**STATED PROBLEM**
Copy the lines word for word, starting at the line that contains "family: Plantaginaceae" and ending at the line that contains "scientific name: Vinca minor", with both of those lines included.

**INPUT RECORDS**
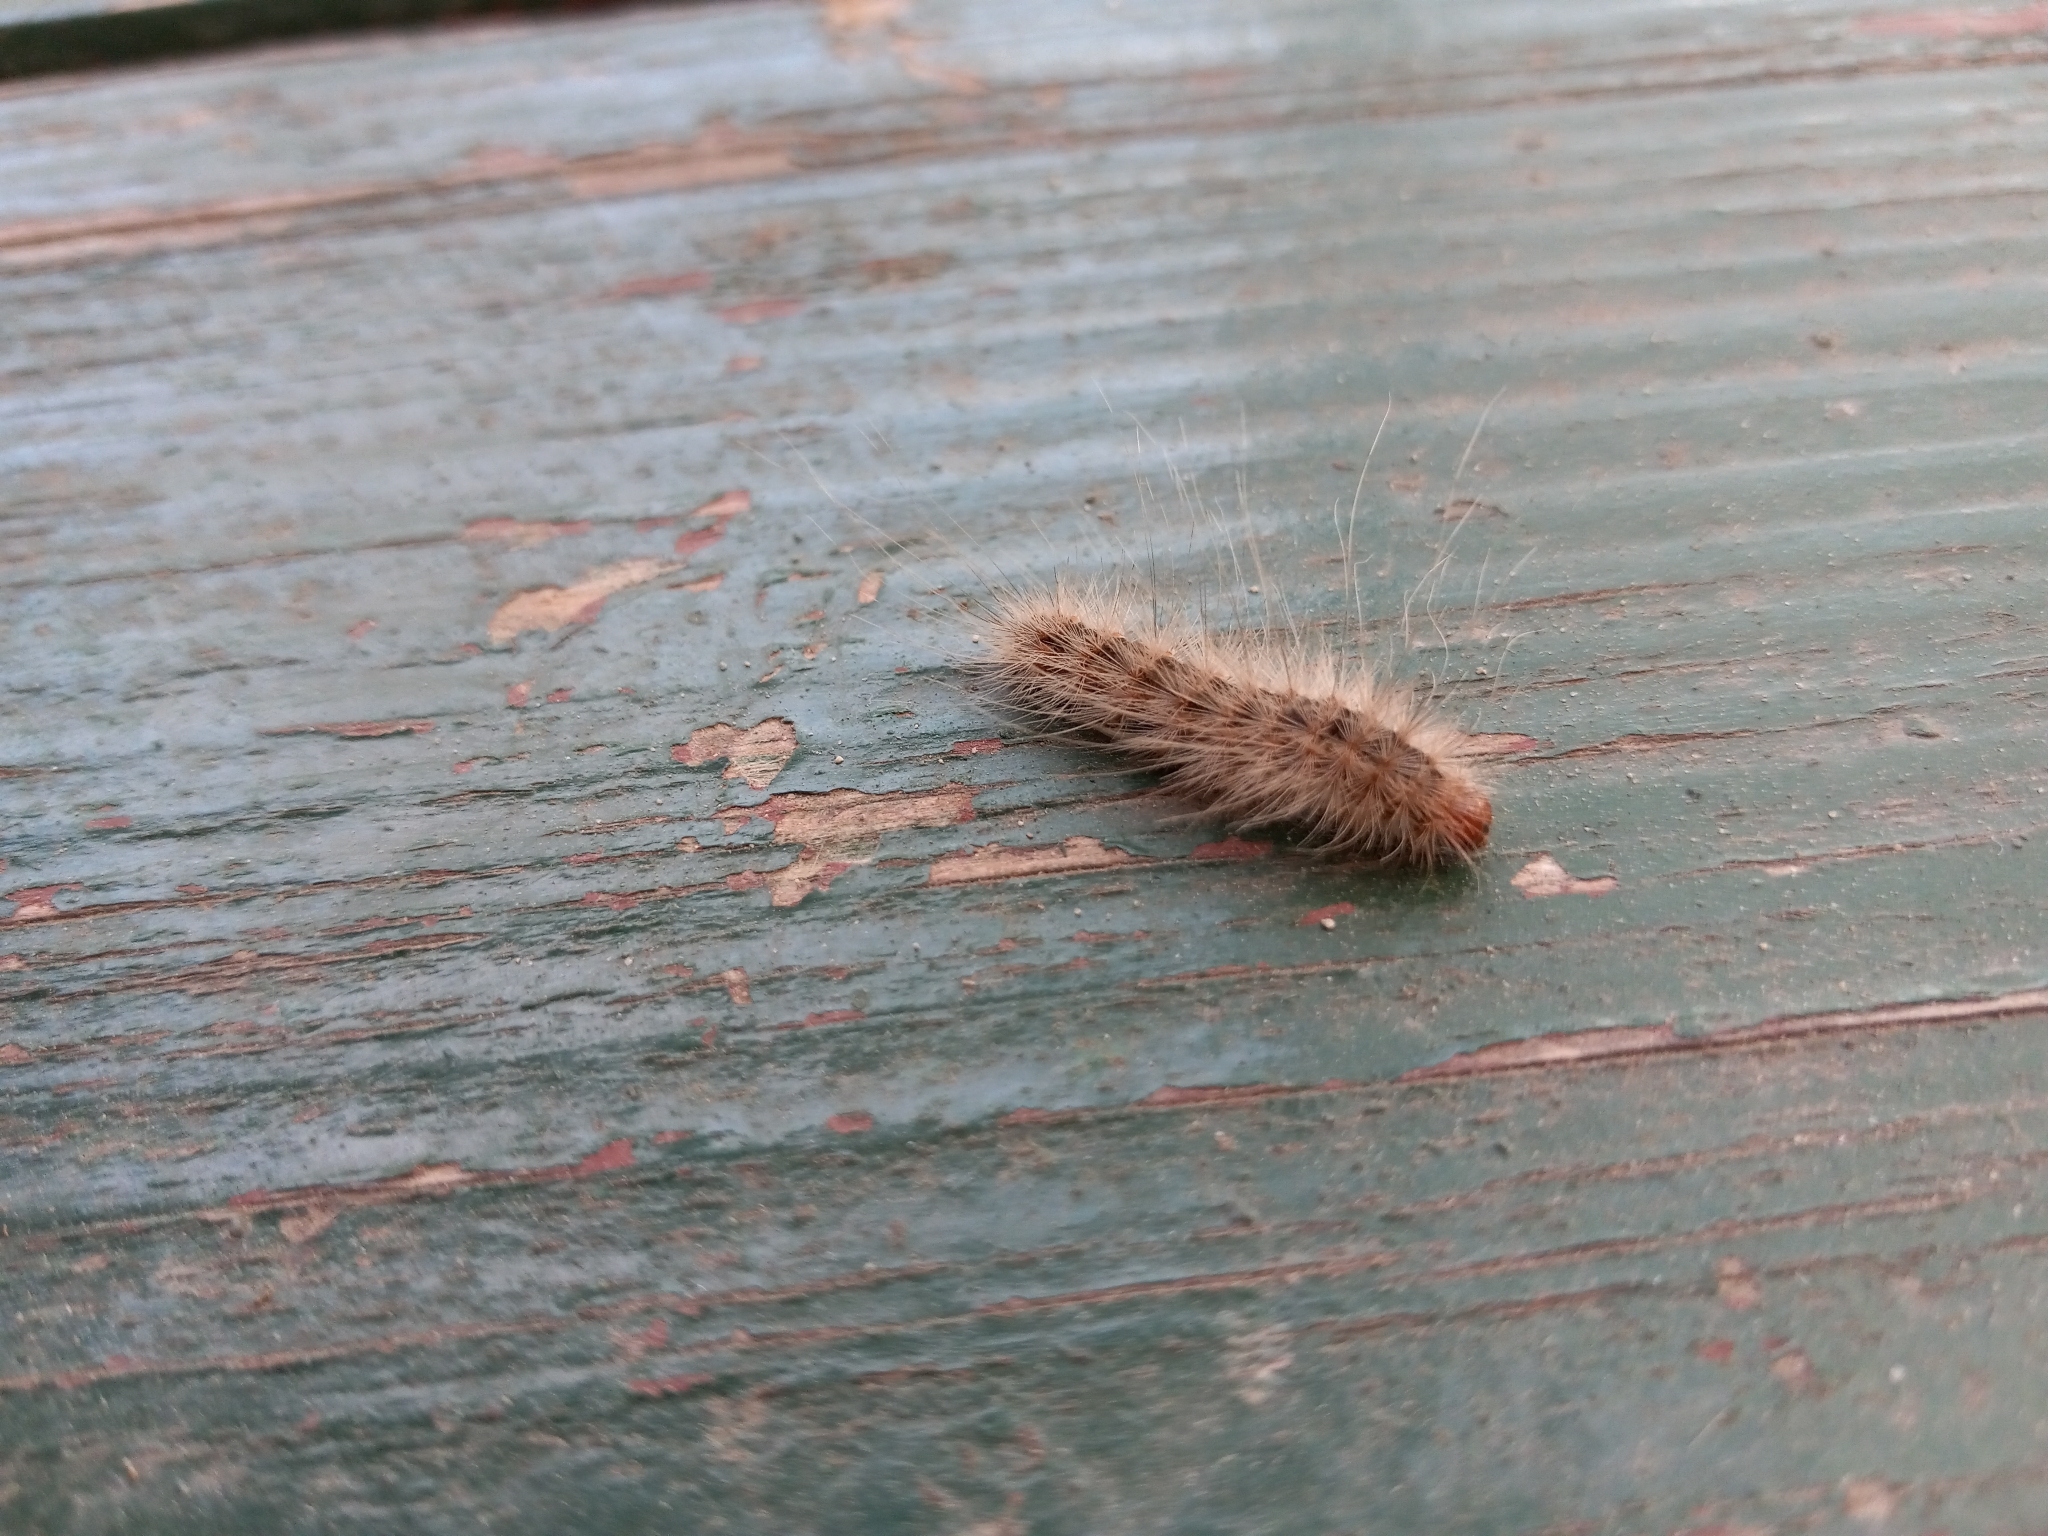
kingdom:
==
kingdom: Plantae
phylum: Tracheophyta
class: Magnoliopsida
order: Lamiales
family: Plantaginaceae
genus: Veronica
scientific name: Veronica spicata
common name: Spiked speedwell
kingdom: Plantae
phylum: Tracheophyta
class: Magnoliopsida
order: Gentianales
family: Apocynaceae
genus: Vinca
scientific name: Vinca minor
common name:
* * *
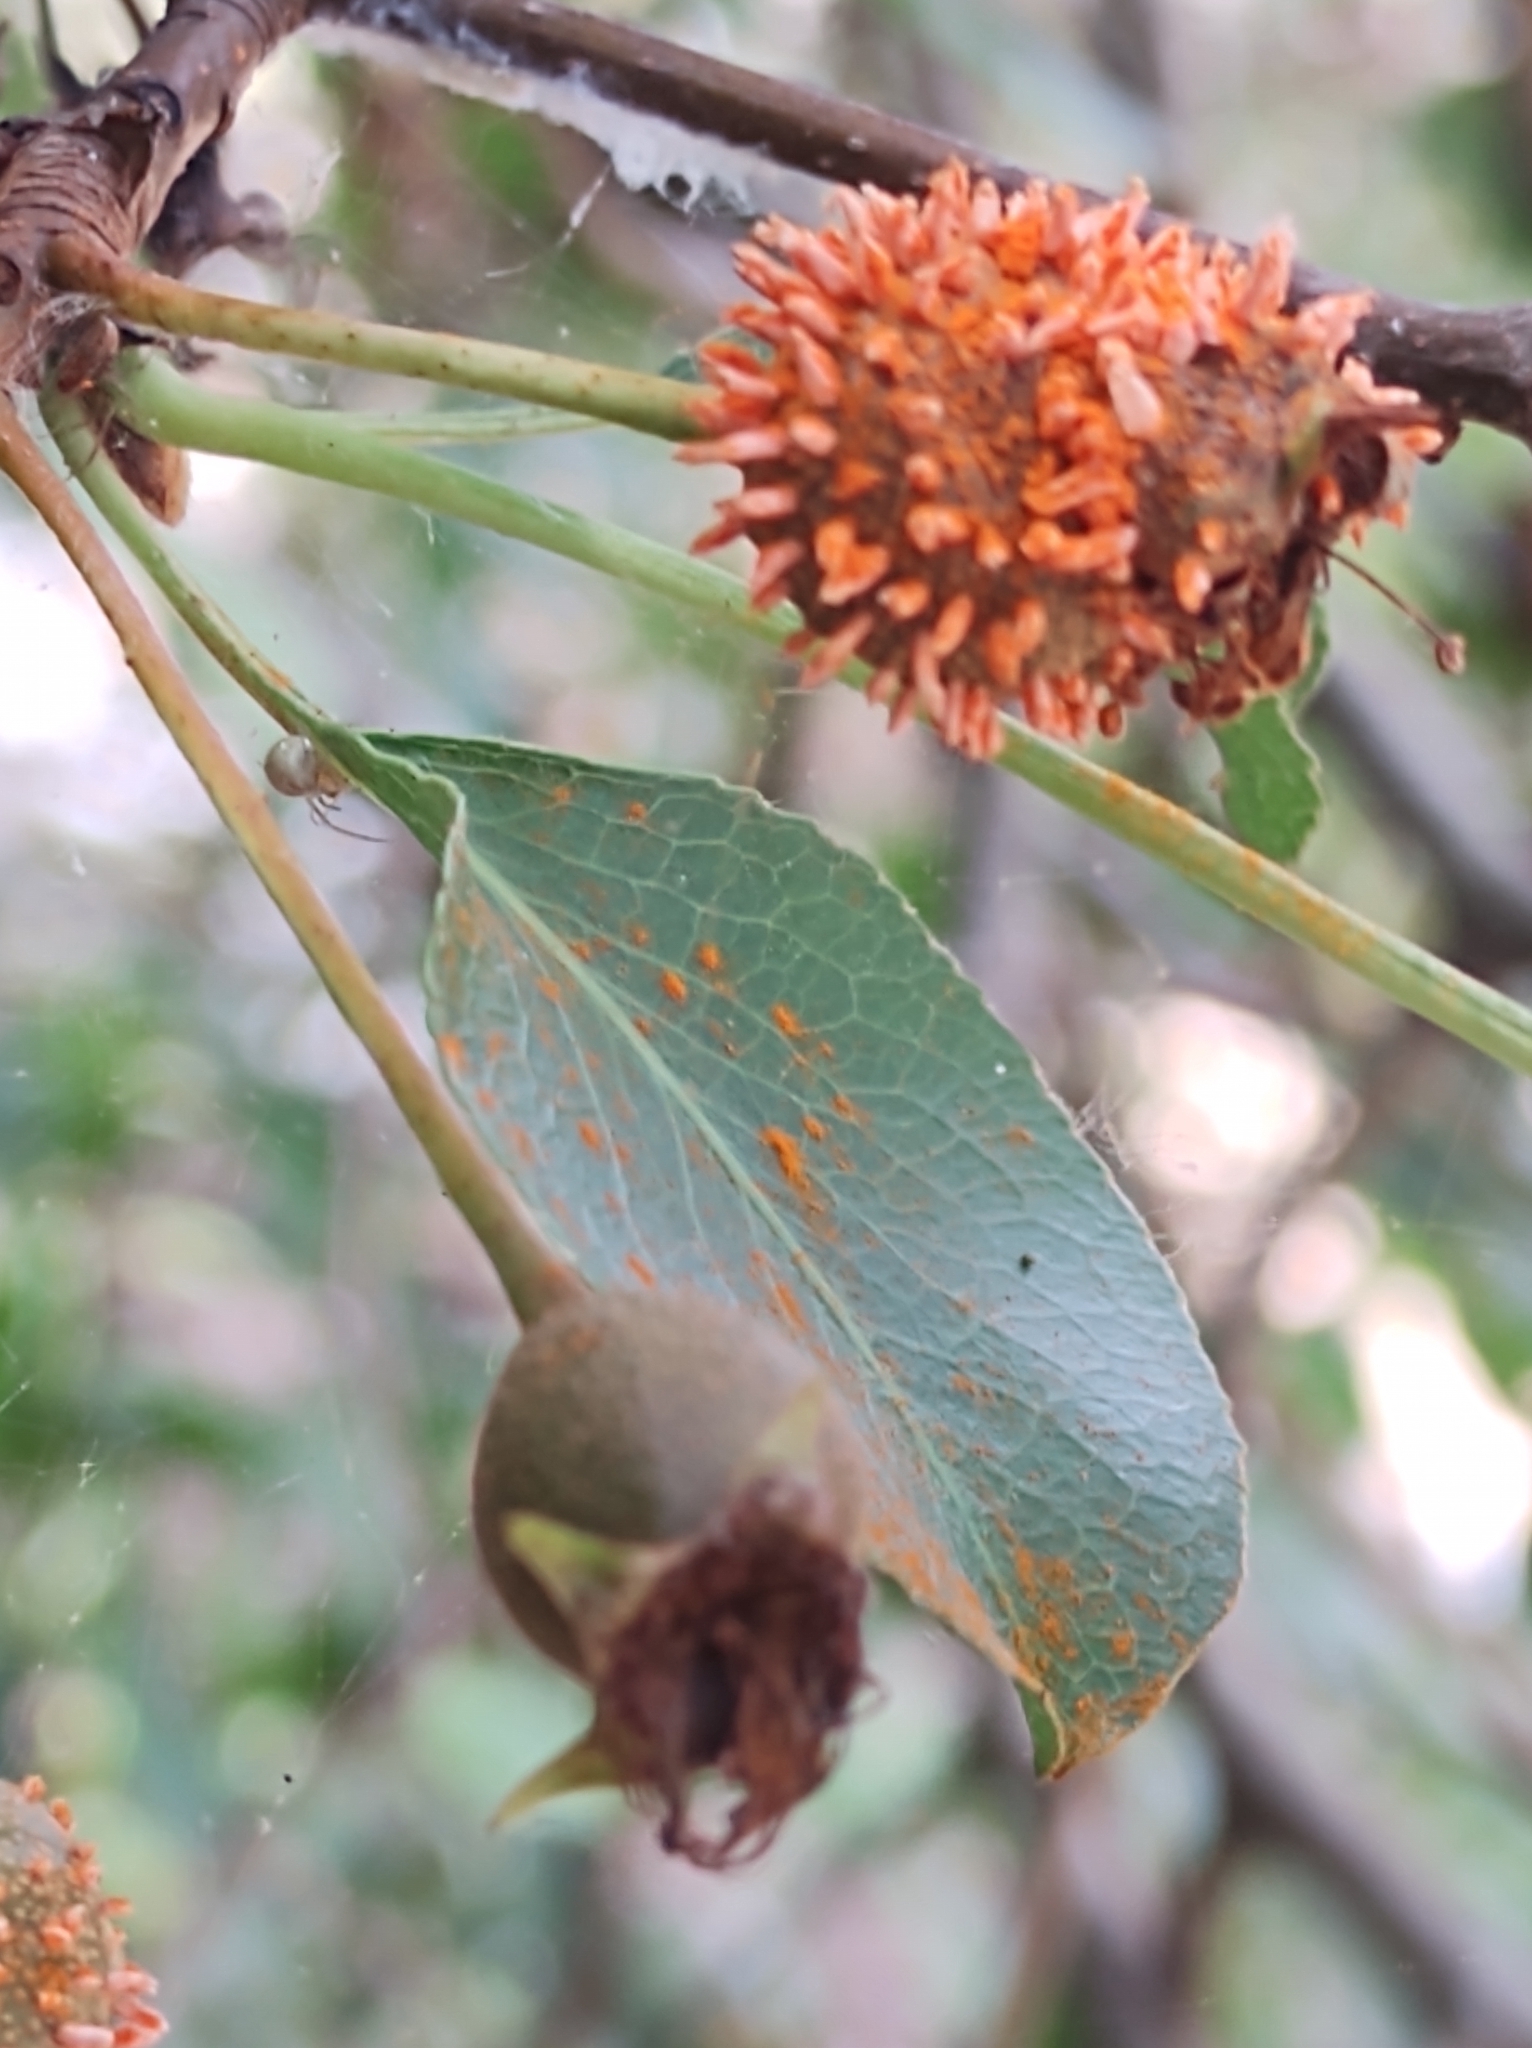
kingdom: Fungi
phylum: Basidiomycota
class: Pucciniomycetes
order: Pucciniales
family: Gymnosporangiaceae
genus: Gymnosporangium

**RESULT OF THIS EXERCISE**
family: Plantaginaceae
genus: Veronica
scientific name: Veronica spicata
common name: Spiked speedwell
kingdom: Plantae
phylum: Tracheophyta
class: Magnoliopsida
order: Gentianales
family: Apocynaceae
genus: Vinca
scientific name: Vinca minor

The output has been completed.